You're reading from Web Application Development with R Using Shiny Build stunning graphics and interactive data visualizations to deliver cutting-edge analytics

Product type Paperback

Published in Sep 2018

Publisher

ISBN-13 9781788993128

Length 238 pages

Edition 3rd Edition

Languages

Tools

Shiny

Concepts

Application Development

Authors (2):

Chris Beeley

Shitalkumar R. Sukhdeve

View More author details

Introduction to the tidyverse

The tidyverse is, according to its homepage, "an opinionated collection of R packages designed for data science" (see https://www.tidyverse.org/). All of the packages are installed using install.packages("tidyverse"), and calling library(tidyverse) loads a subset of these packages, those considered to have the most value in day-to-day data science.
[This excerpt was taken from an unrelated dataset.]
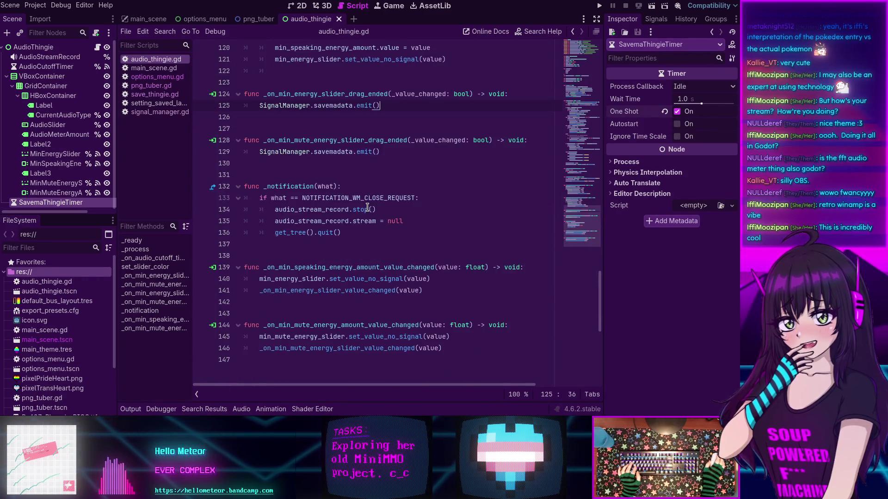
pyautogui.scroll(-2, 367, 207)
Calling library(tidyverse) loads the following packages:

ggplot2: For plotting
dplyr: For data wrangling
tidyr: For tidying (and untidying!) data
readr: Better functions for reading comma- and tab-delimited data and other types of flat files
purrr: For iterating
tibble: Better dataframes
stringr: For dealing with strings
forcats: Better handling of factors, an R property used to describe the categories of a variable, described briefly earlier in the chapter

Installing the tidyverse also installs the following packages, which then need to be loaded separately with their own library() instruction: readxl, haven, jsonlite, xml2, httr, rvest, DBI, lubridate, hms, blob, rlang, magrittr, glue, and broom. For more details on these packages, consult the documentation at tidyverse.org/.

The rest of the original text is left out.